Un exemple : un enseignant décide de démissionner de l'Education nationale pour devenir écrivain. Il doit savoir comment assurer sa subsistance avant de gagner sa vie de ses livres, quel réseau il lui faut intégrer, quelle méthode de travail il va appliquer, etc.

Ne jamais prendre de décision sans s'être donné, à l'avance, les moyens d'en changer.

C'est plus difficile. Il s'agit ici de prévoir à l'avance une solution de repli, un plan B, bref, une AMORCE : alternative ou meilleure option de rechange en cas d'échec. Cette solution alternative, pour être efficace, doit impérativement être préparée, soigneusement et dans les détails, avant de prendre la décision de lancer le projet. Ceci est indispensable pour éviter de tomber dans le piège de l'effet de gel, décrit par Kurt Lewin comme une résistance au changement. L'effet de gel consiste à préférer poursuivre le comportement dans lequel on s'est engagé, même s'il est contre-productif, plutôt que d'en changer.

Un exemple : Avant de se lancer comme écrivain, l'enseignant dont il était question plus haut doit se fixer une échéance et un seuil de rentabilité. A l'échéance, si le seuil de rentabilité n'est pas atteint, il doit avoir préparé une solution de rechange : revenir à l'enseignement en tant que contractuel, devenir formateur indépendant, passer un concours pour entrer dans une école d'infirmier...

Faire porter une critique négative sur un comportement précis, et jamais sur une personne.
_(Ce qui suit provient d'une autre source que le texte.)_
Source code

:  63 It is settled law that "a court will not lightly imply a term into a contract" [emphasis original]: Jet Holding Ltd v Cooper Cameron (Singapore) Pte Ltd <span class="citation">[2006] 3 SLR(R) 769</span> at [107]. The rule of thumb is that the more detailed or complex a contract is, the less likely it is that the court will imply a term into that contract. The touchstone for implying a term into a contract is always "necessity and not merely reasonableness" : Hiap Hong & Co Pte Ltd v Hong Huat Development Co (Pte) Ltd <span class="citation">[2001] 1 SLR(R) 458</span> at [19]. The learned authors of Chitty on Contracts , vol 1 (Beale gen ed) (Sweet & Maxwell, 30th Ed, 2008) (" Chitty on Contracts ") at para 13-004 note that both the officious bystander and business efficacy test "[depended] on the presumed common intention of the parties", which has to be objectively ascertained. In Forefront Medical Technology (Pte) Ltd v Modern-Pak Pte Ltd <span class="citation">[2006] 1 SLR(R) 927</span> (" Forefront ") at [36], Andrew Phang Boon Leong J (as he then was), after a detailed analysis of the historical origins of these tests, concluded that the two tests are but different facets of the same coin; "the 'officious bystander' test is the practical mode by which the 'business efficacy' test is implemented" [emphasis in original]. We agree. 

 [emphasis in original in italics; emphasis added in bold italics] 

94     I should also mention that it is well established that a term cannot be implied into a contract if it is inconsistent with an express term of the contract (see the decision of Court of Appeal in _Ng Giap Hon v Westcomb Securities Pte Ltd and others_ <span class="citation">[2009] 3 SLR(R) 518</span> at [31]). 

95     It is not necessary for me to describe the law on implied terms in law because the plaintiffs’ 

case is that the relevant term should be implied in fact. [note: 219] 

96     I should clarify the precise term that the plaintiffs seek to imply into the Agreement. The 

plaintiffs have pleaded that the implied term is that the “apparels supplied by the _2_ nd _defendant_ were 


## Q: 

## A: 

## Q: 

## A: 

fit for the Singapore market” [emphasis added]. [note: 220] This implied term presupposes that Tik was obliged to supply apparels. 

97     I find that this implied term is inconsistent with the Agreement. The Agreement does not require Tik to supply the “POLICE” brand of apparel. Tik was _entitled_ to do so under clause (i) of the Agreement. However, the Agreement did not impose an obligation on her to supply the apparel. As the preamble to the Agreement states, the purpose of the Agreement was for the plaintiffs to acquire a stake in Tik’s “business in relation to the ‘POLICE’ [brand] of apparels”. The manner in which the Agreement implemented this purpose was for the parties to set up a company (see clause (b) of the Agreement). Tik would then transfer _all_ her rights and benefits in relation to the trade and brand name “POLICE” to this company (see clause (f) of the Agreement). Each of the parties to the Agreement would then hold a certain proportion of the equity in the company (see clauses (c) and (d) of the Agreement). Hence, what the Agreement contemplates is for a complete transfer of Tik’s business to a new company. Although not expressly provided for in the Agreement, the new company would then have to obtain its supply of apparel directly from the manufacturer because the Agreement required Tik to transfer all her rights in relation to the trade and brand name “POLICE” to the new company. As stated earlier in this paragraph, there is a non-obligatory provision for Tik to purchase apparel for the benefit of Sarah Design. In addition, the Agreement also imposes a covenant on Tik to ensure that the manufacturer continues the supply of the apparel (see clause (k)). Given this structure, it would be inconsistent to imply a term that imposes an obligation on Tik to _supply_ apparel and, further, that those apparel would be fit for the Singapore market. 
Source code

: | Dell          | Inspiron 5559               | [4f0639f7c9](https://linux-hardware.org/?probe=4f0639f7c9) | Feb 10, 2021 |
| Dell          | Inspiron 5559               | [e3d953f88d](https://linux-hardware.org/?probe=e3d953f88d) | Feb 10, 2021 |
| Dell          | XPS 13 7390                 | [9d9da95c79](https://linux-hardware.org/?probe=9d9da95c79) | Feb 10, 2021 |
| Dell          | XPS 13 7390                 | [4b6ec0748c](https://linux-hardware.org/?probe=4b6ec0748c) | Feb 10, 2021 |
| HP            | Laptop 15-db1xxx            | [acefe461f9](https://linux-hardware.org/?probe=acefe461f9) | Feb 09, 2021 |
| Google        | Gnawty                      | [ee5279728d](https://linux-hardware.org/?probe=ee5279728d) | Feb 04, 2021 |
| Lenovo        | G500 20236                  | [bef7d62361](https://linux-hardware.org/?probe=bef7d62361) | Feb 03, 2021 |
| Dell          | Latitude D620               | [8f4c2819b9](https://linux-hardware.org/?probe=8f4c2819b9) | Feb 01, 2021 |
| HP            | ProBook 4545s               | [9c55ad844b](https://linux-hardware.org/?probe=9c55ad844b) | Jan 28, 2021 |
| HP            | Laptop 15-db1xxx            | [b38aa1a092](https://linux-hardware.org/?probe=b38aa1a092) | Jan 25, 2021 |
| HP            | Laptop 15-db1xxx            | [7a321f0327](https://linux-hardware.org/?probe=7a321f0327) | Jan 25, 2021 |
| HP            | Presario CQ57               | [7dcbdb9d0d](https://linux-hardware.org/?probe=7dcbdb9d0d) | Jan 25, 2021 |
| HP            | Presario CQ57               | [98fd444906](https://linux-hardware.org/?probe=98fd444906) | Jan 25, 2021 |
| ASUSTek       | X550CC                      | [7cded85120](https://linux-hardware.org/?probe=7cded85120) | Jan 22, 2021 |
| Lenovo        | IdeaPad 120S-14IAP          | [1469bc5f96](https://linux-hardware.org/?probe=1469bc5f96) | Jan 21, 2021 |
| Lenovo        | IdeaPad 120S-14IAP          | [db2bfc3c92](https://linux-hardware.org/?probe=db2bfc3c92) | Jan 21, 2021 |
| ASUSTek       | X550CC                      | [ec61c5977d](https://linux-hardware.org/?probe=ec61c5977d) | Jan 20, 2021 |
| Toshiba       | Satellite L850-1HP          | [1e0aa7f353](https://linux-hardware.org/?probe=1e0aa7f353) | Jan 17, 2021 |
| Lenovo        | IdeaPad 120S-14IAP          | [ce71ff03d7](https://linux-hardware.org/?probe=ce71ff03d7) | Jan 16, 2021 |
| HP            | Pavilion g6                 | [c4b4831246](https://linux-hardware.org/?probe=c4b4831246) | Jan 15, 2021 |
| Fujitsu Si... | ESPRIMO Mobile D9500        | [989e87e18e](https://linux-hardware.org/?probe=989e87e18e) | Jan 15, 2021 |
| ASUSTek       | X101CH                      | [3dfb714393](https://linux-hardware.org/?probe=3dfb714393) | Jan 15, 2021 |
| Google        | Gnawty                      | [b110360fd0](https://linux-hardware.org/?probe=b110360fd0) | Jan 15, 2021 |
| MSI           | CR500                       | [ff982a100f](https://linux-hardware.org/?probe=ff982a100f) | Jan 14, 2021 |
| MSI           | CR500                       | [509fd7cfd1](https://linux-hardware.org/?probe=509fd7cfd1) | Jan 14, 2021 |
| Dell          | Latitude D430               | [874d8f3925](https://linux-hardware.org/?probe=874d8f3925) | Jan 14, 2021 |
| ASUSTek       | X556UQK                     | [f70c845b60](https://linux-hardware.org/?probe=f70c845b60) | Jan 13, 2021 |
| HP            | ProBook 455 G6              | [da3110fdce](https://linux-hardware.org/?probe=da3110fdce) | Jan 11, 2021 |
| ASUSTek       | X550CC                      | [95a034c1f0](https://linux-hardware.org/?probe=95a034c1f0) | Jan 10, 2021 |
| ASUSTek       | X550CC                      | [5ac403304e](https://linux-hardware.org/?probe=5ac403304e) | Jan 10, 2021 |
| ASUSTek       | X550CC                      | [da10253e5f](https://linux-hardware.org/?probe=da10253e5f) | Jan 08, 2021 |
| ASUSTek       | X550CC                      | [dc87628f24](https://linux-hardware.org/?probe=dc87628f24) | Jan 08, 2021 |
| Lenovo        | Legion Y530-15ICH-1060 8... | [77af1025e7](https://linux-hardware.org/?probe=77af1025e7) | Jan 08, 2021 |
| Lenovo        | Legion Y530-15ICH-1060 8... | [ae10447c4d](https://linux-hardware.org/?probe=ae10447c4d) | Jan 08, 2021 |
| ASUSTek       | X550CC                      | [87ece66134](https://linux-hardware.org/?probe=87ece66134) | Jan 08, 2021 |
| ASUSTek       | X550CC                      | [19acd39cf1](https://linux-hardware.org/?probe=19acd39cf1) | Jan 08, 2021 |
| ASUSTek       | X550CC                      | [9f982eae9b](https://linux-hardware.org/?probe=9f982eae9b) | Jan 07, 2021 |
Le bon manager s'attachera à limiter la portée d'une critique négative à un comportement précis apparu dans un contexte spécifique. Ceci a pour but de dissocier le comportement négatif de la personne qui en est l'auteur, afin qu'elle ne s'y identifie pas. Outre que cette attitude, de la part du manager, est plus respectueuse de la personne en montrant que son chef lui conserve sa bienveillance, elle laisse à l'individu concerné la liberté de renoncer au comportement négatif pour en adopter un autre plus en rapport avec les attentes de l'entreprise.

Faire porter une remarque positive sur une personne, et non sur un comportement précis.

A l'inverse, le manager doit tout faire pour que le salarié établisse un lien fort entre sa personnalité et ses comportements positifs, ce qu'il est et ce qu'il fait de bien (du point de vue de l'entreprise). Ainsi, le manager retourne l'effet de gel à son avantage en encourageant l'individu à reproduire son comportement, sans qu'il soit nécessaire de recourir à un système de récompense ou de punition. Le salarié est libre "d'être lui-même" et de persévérer dans les comportements positifs que son chef s'est bien gardé de souligner. Ce qui valorisé, c'est l'individu dans son ensemble ; c'est à lui qu'on accorde confiance.